RECORDS PROVIDED |
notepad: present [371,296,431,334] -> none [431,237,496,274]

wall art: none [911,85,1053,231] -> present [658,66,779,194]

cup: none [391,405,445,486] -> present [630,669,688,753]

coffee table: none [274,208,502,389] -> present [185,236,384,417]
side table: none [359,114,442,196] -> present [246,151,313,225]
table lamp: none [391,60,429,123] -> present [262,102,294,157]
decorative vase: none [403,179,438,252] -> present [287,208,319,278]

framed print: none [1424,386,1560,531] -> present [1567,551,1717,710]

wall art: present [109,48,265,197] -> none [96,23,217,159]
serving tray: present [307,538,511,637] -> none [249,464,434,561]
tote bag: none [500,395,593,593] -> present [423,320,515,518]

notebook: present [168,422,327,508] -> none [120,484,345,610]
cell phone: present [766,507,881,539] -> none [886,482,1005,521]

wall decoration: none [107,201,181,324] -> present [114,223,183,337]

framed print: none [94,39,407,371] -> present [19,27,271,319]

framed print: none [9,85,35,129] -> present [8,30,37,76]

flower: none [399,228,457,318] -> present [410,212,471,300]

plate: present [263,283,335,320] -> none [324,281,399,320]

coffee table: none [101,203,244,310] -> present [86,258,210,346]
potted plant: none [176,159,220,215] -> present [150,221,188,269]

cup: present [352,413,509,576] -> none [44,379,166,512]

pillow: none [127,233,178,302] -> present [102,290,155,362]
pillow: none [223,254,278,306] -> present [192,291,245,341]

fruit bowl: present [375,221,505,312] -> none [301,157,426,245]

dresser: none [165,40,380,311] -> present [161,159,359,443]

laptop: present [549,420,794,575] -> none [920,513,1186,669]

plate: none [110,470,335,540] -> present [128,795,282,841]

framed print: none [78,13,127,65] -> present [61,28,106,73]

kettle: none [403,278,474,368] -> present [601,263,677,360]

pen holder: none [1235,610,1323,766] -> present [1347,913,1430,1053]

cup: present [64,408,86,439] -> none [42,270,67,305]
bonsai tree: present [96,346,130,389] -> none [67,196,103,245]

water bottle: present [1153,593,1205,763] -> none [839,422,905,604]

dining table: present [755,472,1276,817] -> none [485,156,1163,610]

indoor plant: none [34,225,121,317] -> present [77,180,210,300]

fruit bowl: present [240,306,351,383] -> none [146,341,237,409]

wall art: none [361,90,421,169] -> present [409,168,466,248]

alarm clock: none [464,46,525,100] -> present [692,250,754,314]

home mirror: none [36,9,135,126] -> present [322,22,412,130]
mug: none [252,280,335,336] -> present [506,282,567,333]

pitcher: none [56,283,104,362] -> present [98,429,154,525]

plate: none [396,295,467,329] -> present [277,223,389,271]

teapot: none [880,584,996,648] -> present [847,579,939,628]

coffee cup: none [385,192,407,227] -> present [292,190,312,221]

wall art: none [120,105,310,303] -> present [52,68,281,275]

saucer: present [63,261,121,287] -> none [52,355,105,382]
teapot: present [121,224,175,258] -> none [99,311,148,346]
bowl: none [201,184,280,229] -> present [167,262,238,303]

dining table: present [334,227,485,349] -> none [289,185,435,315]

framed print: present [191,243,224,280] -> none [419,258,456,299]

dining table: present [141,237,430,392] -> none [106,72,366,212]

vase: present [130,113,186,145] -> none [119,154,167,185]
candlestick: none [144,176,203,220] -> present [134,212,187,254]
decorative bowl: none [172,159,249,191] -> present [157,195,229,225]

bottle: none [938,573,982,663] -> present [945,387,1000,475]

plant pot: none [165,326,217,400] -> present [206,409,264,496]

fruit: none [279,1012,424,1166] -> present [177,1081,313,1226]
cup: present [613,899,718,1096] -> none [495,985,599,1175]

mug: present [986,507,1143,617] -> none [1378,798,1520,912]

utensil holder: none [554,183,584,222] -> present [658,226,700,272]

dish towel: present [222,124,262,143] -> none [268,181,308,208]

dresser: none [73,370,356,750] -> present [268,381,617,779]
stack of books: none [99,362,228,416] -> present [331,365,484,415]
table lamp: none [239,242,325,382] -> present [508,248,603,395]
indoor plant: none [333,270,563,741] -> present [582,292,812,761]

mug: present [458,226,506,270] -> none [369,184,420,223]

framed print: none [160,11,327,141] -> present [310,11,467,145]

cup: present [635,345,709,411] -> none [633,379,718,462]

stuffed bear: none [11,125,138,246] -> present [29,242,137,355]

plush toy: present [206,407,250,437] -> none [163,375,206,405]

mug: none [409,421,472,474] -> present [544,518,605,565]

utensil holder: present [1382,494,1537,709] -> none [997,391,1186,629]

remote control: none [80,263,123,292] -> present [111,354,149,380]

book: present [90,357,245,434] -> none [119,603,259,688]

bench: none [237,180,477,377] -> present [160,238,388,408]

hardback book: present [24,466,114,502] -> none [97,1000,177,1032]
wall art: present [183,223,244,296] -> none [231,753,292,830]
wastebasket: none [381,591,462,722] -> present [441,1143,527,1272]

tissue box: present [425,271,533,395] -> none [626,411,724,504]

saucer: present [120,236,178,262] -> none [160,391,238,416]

WORK ORDER |
List all lines in the material containing the string "dresser".

OUTPUT |
dresser: none [165,40,380,311] -> present [161,159,359,443]
dresser: none [73,370,356,750] -> present [268,381,617,779]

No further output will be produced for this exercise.